• _The problem_
Turn the text of the rows below, from the first line through the line containing "doctrine of fair use. When this material i", into a numbered list with one line per item, omitting blank lines.
START Records
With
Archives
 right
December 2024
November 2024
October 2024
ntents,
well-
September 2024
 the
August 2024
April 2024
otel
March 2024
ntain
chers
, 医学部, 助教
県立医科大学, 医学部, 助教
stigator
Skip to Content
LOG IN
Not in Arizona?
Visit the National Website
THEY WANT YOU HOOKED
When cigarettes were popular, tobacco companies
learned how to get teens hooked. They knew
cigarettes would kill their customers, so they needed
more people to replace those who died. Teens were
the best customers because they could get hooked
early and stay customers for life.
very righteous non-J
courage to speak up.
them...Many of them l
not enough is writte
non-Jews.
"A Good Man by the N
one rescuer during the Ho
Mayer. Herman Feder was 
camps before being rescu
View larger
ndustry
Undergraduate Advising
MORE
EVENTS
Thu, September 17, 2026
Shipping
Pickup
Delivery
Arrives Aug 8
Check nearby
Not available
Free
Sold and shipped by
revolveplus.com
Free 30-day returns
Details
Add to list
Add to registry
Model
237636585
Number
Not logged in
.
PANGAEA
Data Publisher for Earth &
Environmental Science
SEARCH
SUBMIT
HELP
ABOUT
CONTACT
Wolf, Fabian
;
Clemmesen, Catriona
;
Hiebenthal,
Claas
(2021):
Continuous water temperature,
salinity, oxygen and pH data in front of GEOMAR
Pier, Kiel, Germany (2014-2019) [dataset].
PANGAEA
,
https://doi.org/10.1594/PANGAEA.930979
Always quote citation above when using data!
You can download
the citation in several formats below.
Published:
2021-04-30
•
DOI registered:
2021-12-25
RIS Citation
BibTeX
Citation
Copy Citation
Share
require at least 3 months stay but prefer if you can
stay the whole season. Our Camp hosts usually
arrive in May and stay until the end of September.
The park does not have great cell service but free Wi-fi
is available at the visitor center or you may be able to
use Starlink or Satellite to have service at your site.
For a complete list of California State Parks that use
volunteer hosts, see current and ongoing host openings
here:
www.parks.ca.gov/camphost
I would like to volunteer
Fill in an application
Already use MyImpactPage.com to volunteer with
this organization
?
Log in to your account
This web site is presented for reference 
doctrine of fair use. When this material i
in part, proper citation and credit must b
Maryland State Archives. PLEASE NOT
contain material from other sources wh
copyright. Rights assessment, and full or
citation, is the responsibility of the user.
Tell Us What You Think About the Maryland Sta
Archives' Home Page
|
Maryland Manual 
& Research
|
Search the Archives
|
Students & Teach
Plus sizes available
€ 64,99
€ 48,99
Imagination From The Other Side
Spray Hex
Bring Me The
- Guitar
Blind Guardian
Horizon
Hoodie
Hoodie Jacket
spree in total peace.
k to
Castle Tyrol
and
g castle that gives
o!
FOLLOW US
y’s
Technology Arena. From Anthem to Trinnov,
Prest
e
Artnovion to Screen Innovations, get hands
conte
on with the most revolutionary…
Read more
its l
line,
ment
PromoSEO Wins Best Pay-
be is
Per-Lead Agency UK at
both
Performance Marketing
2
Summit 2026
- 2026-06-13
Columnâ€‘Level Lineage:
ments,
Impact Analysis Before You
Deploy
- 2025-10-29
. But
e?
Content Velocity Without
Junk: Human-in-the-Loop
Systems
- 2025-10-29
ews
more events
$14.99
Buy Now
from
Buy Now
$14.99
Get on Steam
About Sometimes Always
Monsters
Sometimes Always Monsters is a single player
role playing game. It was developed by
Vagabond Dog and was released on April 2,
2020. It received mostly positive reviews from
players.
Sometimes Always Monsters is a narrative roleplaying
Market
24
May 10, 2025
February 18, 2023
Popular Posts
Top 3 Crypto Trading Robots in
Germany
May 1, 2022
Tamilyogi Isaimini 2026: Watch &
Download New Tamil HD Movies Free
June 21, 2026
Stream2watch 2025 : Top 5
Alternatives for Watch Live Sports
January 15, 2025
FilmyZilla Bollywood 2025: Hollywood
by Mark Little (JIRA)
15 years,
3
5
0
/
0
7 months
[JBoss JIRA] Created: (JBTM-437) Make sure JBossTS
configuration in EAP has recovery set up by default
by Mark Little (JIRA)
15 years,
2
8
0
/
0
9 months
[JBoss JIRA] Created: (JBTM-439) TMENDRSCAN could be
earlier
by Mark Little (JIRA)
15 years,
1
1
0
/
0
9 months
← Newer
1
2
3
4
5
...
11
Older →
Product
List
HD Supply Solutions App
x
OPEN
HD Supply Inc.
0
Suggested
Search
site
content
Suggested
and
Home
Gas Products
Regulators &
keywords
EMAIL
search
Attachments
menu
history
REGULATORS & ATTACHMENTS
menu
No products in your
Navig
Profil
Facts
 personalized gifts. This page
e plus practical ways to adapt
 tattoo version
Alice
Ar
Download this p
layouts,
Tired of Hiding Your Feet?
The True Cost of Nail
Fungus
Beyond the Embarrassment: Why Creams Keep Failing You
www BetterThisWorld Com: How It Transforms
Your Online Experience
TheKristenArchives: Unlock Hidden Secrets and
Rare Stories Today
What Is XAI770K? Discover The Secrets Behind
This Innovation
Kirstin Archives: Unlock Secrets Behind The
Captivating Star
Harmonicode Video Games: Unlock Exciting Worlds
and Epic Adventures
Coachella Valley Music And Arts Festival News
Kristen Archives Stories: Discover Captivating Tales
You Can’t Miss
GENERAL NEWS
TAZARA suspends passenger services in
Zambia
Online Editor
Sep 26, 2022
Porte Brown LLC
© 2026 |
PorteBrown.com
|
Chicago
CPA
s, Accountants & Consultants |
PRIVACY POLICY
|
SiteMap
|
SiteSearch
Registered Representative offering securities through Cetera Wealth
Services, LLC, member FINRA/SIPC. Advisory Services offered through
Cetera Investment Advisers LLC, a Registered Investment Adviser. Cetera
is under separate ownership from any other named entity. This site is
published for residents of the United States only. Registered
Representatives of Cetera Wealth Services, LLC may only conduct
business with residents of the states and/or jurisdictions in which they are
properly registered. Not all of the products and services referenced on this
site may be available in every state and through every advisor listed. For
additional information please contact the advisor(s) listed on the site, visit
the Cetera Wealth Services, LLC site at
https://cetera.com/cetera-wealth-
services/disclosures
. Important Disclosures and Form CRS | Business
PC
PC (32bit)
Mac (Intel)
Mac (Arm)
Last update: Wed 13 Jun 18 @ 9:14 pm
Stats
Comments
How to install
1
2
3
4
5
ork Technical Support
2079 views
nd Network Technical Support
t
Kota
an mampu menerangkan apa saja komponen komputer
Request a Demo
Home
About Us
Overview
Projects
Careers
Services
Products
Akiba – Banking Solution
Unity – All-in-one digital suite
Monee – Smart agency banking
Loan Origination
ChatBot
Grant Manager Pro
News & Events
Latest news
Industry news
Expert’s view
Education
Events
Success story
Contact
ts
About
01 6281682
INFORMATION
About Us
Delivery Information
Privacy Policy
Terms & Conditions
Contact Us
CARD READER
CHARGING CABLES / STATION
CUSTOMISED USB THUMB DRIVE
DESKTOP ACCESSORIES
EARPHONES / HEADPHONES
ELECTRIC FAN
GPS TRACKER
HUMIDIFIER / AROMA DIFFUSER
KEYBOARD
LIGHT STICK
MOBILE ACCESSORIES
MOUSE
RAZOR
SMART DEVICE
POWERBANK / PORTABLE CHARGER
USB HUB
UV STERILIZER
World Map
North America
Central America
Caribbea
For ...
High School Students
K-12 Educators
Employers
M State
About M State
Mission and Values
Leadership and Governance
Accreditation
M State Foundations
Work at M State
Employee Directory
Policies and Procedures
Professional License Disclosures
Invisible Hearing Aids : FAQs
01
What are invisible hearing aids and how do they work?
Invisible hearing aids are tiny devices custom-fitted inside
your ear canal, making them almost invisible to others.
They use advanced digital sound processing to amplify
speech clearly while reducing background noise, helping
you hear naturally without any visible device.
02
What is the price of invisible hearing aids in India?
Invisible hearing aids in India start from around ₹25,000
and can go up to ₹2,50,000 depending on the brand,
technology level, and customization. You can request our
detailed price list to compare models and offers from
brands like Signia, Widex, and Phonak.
END Records
• _Answer section_
1. With
2. Archives
3.  right
4. December 2024
5. November 2024
6. October 2024
7. ntents,
8. well-
9. September 2024
10.  the
11. August 2024
12. April 2024
13. otel
14. March 2024
15. ntain
16. chers
17. , 医学部, 助教
18. 県立医科大学, 医学部, 助教
19. stigator
20. Skip to Content
21. LOG IN
22. Not in Arizona?
23. Visit the National Website
24. THEY WANT YOU HOOKED
25. When cigarettes were popular, tobacco companies
26. learned how to get teens hooked. They knew
27. cigarettes would kill their customers, so they needed
28. more people to replace those who died. Teens were
29. the best customers because they could get hooked
30. early and stay customers for life.
31. very righteous non-J
32. courage to speak up.
33. them...Many of them l
34. not enough is writte
35. non-Jews.
36. "A Good Man by the N
37. one rescuer during the Ho
38. Mayer. Herman Feder was 
39. camps before being rescu
40. View larger
41. ndustry
42. Undergraduate Advising
43. MORE
44. EVENTS
45. Thu, September 17, 2026
46. Shipping
47. Pickup
48. Delivery
49. Arrives Aug 8
50. Check nearby
51. Not available
52. Free
53. Sold and shipped by
54. revolveplus.com
55. Free 30-day returns
56. Details
57. Add to list
58. Add to registry
59. Model
60. 237636585
61. Number
62. Not logged in
63. .
64. PANGAEA
65. Data Publisher for Earth &
66. Environmental Science
67. SEARCH
68. SUBMIT
69. HELP
70. ABOUT
71. CONTACT
72. Wolf, Fabian
73. ;
74. Clemmesen, Catriona
75. ;
76. Hiebenthal,
77. Claas
78. (2021):
79. Continuous water temperature,
80. salinity, oxygen and pH data in front of GEOMAR
81. Pier, Kiel, Germany (2014-2019) [dataset].
82. PANGAEA
83. ,
84. https://doi.org/10.1594/PANGAEA.930979
85. Always quote citation above when using data!
86. You can download
87. the citation in several formats below.
88. Published:
89. 2021-04-30
90. •
91. DOI registered:
92. 2021-12-25
93. RIS Citation
94. BibTeX
95. Citation
96. Copy Citation
97. Share
98. require at least 3 months stay but prefer if you can
99. stay the whole season. Our Camp hosts usually
100. arrive in May and stay until the end of September.
101. The park does not have great cell service but free Wi-fi
102. is available at the visitor center or you may be able to
103. use Starlink or Satellite to have service at your site.
104. For a complete list of California State Parks that use
105. volunteer hosts, see current and ongoing host openings
106. here:
107. www.parks.ca.gov/camphost
108. I would like to volunteer
109. Fill in an application
110. Already use MyImpactPage.com to volunteer with
111. this organization
112. ?
113. Log in to your account
114. This web site is presented for reference 
115. doctrine of fair use. When this material i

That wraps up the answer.